MARTIN: Could you talk a little bit about the technology? And if you could try to make it as simple as possible, because I think many people are surprised that any important region of the world is dependent upon cables. I mean, I think many people in this country - probably most people in this country, not all, think of this as a wireless word. And I don't think people think a lot more about the - kind of the physical infrastructure that is required.

HERLIHY: Yeah. We've become so dependent on our wireless devices, we forget that underlying all of those wired towers are fiber optics meshed like a spider web that are giving us this very reliable service. But, in Africa, we're still in the infancy of developing that spider web, and we still have a lot of point-to-point fiber optic connections that are connecting these towers, delivering to the wireless device.

And even on the international portion, which is based on submarine cables, you know, we still only have three cables in East Africa that are connecting to Europe and Asia, and those cables are very vulnerable. And vulnerable here in the case was a cable ship's anchor dragging.

MARTIN: Just these new cables alone are relatively recent. Do I have that right, that even this level of capacity goes back to 2009?

HERLIHY: Absolutely. Before Seacom was launched, which - you're right - was in July 2009, there was only two gigabits of capacity serving all of East Africa. Now, to put that in context, our office is on 47th and Park Avenue in New York, and I'm pretty sure that, in our block, there's more than two gigabits of capacity. So you had over...

MARTIN: Just on your block? Just on that block in New York?

HERLIHY: Exactly.

MARTIN: And that was the amount of capacity serving the entire region?

HERLIHY: Exactly. So now, in two short years, we've gone from two gigabits to over 120 gigabits, maybe even more today. It's growing very fast, over 100 percent per year. So you're starting to see emails, video streaming, different things that we, today, take for granted that weren't happening in two years are starting to happen now in Africa.

MARTIN: What is some of the impact of just the fact that this improvement in capacity to this point - what have you seen?

HERLIHY: It's tremendous. I'm an economist by training, and I think in terms of efficiencies. So information in Africa was always a commodity that was very valuable, because not many people had it.
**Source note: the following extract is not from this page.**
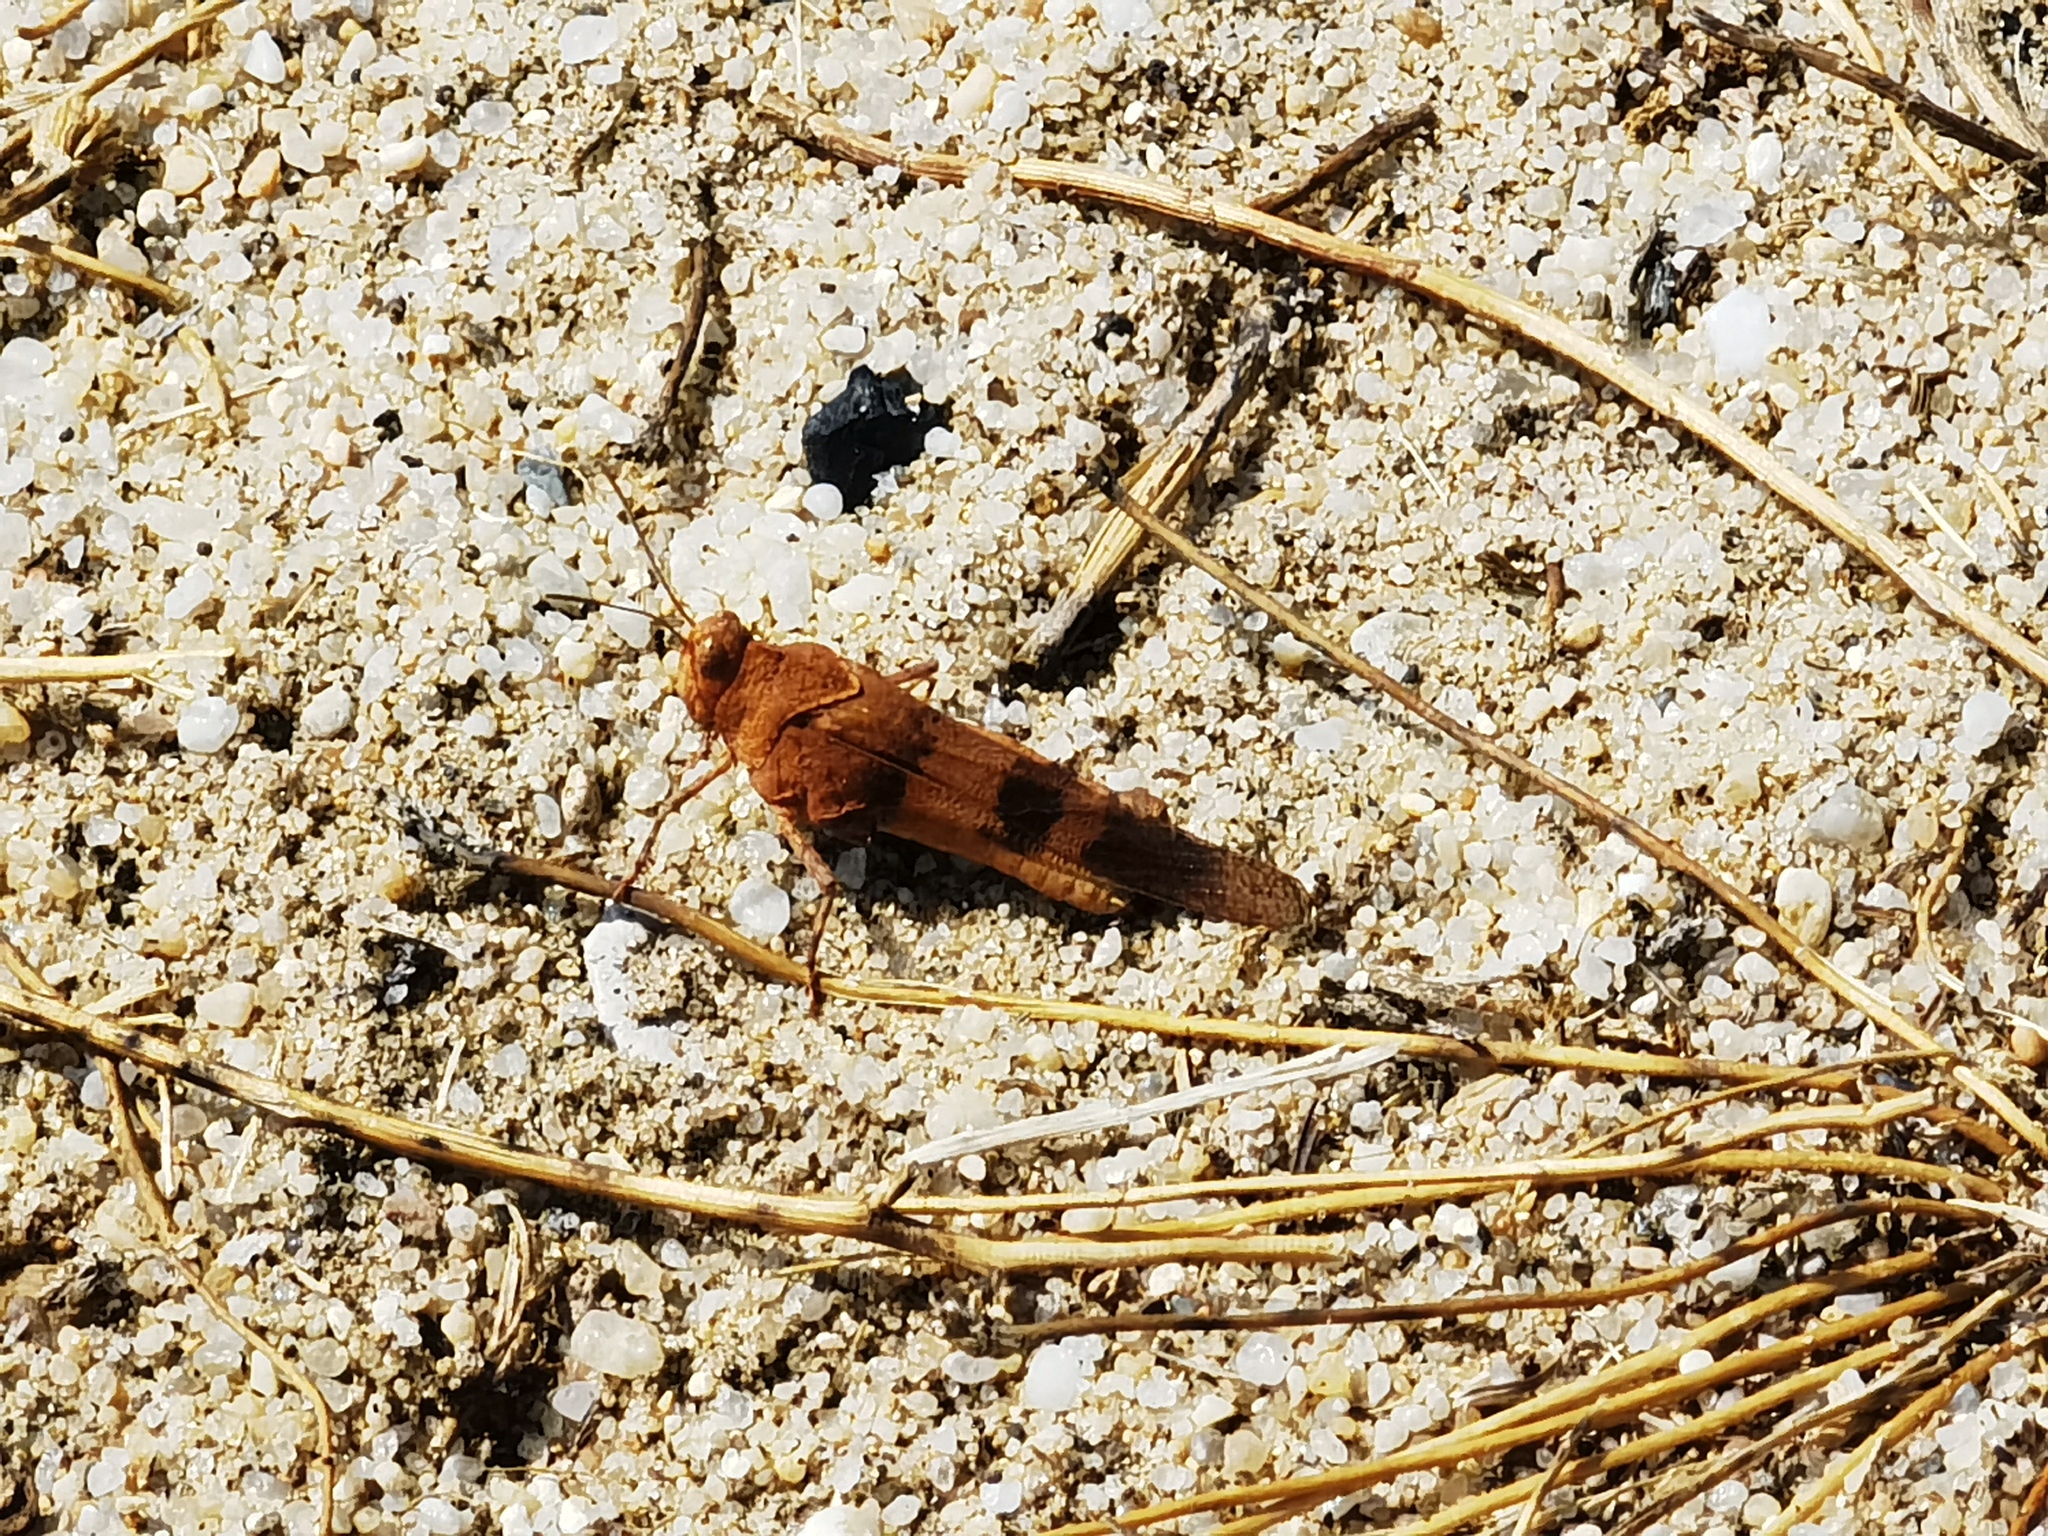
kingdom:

But as you get free access to information, you create huge efficiencies in the market, because people aren't able to hold that information from each other.

So you're seeing the opening up of markets from anything from micro-agricultural opportunities, to commodity exchanges, to more efficient banking, to more efficient governments, to even something simple, like walking into an airport. There's now electric immigration and visa process.
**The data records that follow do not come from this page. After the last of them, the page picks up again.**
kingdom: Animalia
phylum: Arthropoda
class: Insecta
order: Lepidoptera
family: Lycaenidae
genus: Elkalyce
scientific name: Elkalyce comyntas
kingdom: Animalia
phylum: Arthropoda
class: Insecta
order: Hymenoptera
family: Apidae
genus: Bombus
MARTIN: Finally, before we let you go - and thank you for taking the time when you - as we said, you're just back from the region, and you must still be actually jet-lagged. How long will it be before these disruptions are no more? Or how long will it take to fix this?

HERLIHY: Yeah. It would take about two to three weeks. To explain how it happens, you actually have to have a ship come in and find these cables that have been broken, and these cables are only about two inches in diameter. So although there is GPS telling them where the breaks are, they have to use a grappling hook to pick up the cable ends, and then they do a splicing process on the ship. You know, you're splicing fiber optic cables, which are only a few nanometers in diameter. It's a very tricky process, but it does happen, like I said, and there are experts at doing it, and I'm sure the ships are on their way to start the fixing process right now.
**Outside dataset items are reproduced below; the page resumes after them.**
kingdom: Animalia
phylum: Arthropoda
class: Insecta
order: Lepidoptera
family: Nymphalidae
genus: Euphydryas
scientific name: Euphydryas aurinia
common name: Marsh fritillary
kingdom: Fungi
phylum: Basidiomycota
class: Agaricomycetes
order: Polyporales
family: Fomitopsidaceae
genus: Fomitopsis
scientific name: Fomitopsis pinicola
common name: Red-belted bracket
MARTIN: So, until then, online shopping - going to not be a lot of fun in the East African region. Right?


HERLIHY: Correct.

MARTIN: That is Brian Herlihy. He is the founder and now executive director - formerly CEO - of Seacom. That's the company where most of the Internet traffic from East Africa is now being rerouted at the moment after an accident last week. And he joined us from our bureau in New York.

Brian Herlihy, thank you so much for speaking with us.

HERLIHY: Thanks for having me on your show.